Records excerpted from a collection:
+++++

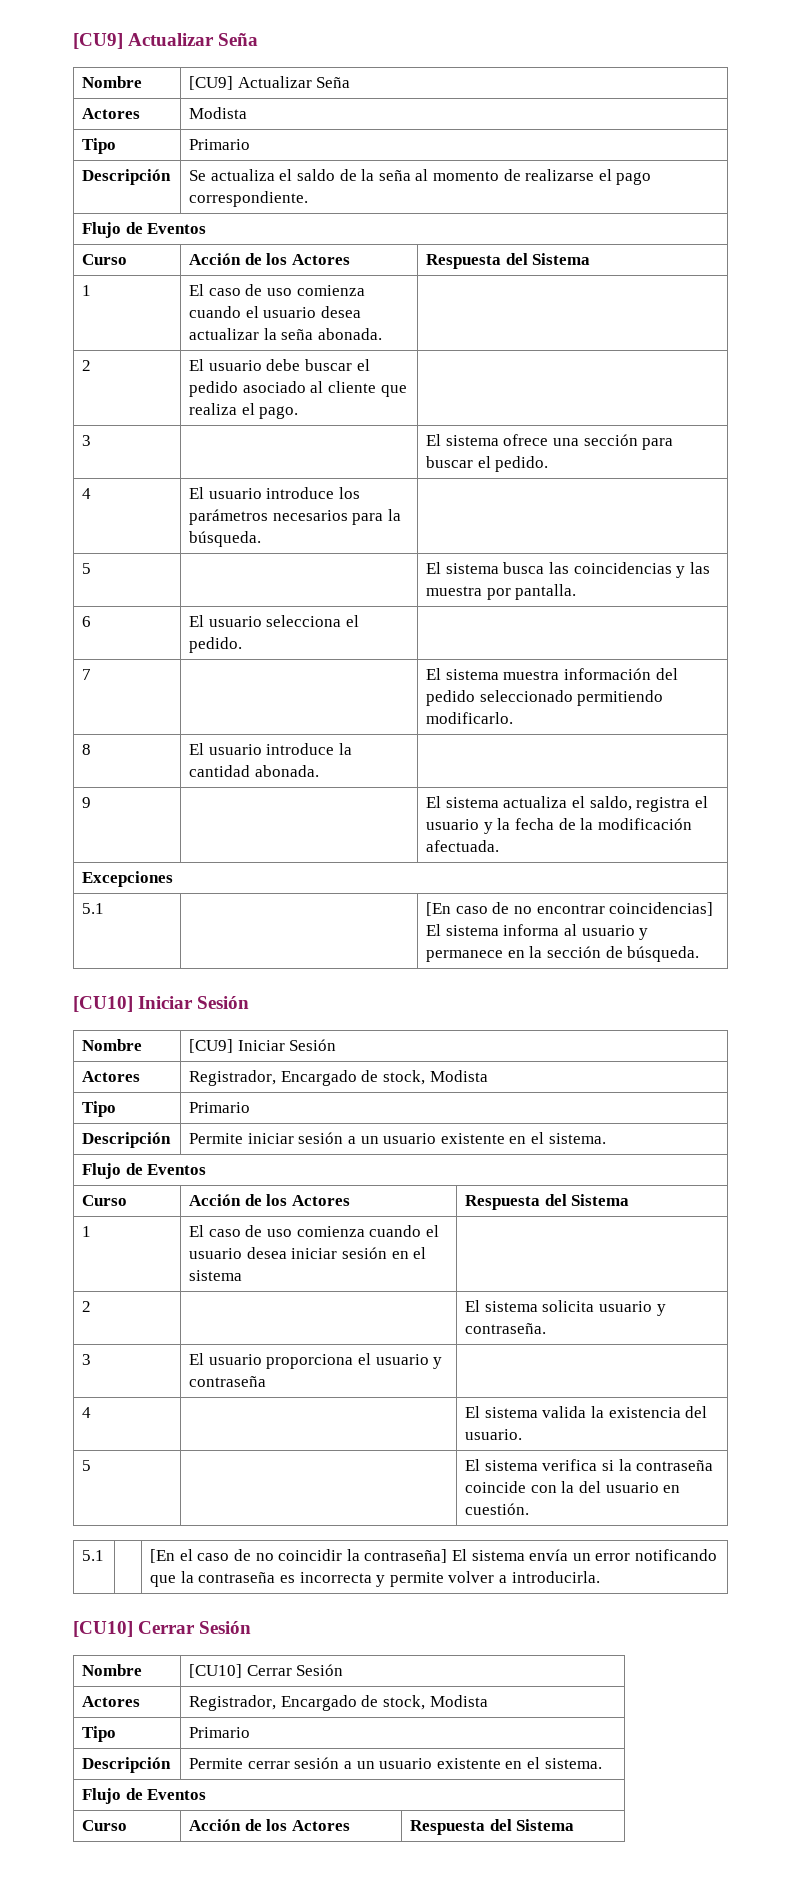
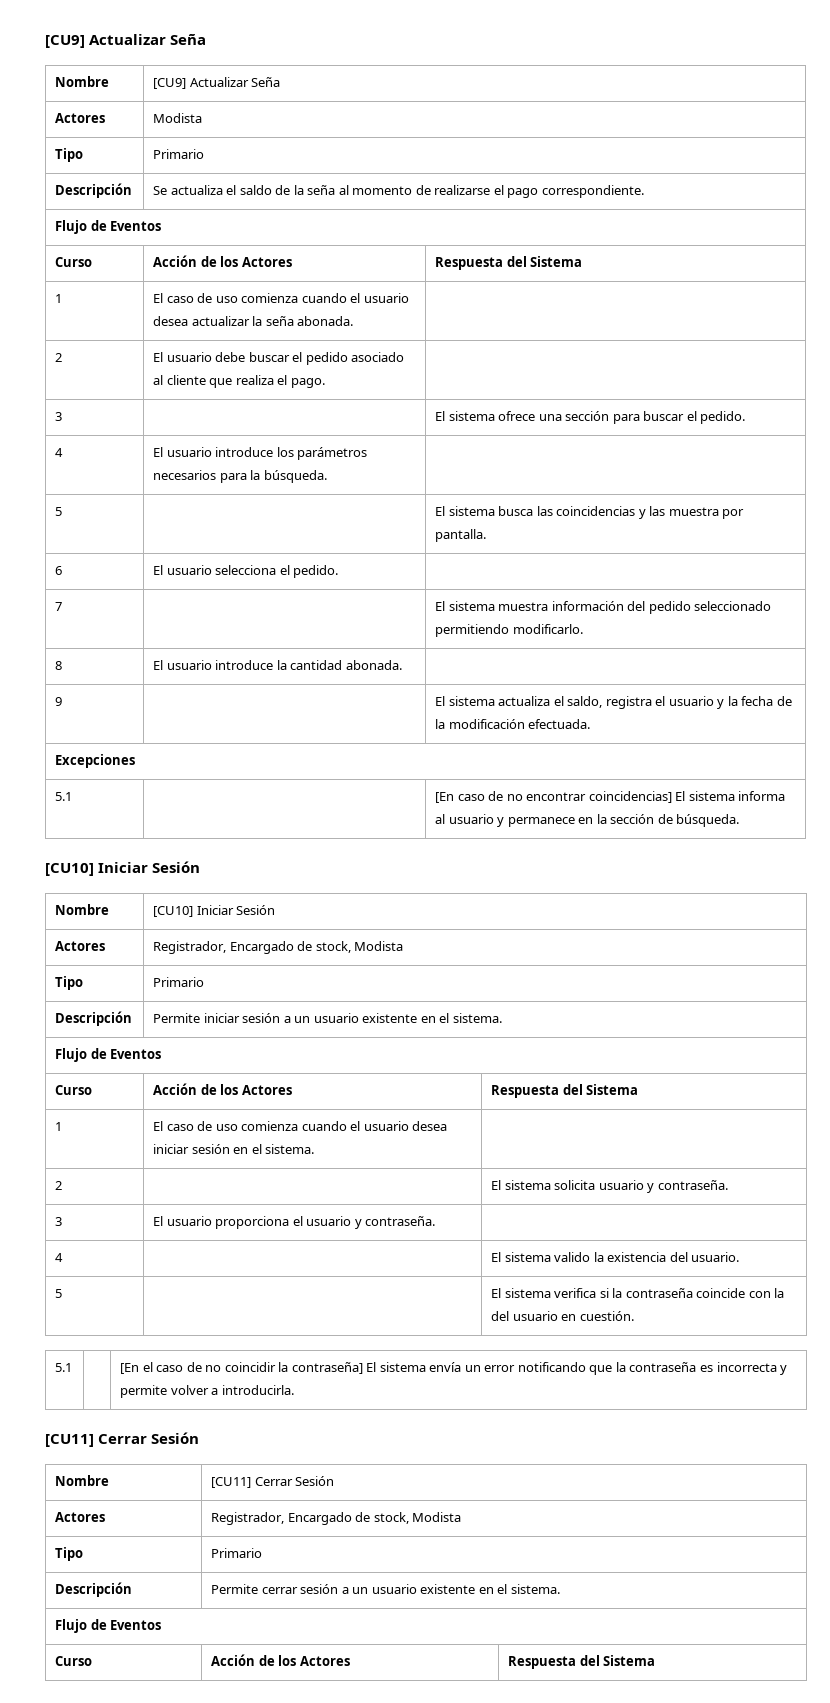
[426,840,500,852] afectuada. -> [528,719,591,729] efectuada.
[189,1039,234,1053] [CU9] -> [153,906,194,917] [CU10]
[189,1270,243,1281] sistema -> [265,1144,315,1154] sistema.
[189,1376,267,1387] contraseña -> [365,1216,436,1226] contraseña.
[542,1406,587,1418] valida -> [554,1252,591,1262] valido
[73,1621,133,1637] [CU10] -> [45,1434,94,1447] [CU11]
[189,1664,243,1678] [CU10] -> [211,1477,252,1488] [CU11]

+++++

* EXERCISE AIM
Every record should be duplicated exactly, though any picture in it must be left out.

* FINISHED EXERCISE
[426,840,500,852] afectuada. -> [528,719,591,729] efectuada.
[189,1039,234,1053] [CU9] -> [153,906,194,917] [CU10]
[189,1270,243,1281] sistema -> [265,1144,315,1154] sistema.
[189,1376,267,1387] contraseña -> [365,1216,436,1226] contraseña.
[542,1406,587,1418] valida -> [554,1252,591,1262] valido
[73,1621,133,1637] [CU10] -> [45,1434,94,1447] [CU11]
[189,1664,243,1678] [CU10] -> [211,1477,252,1488] [CU11]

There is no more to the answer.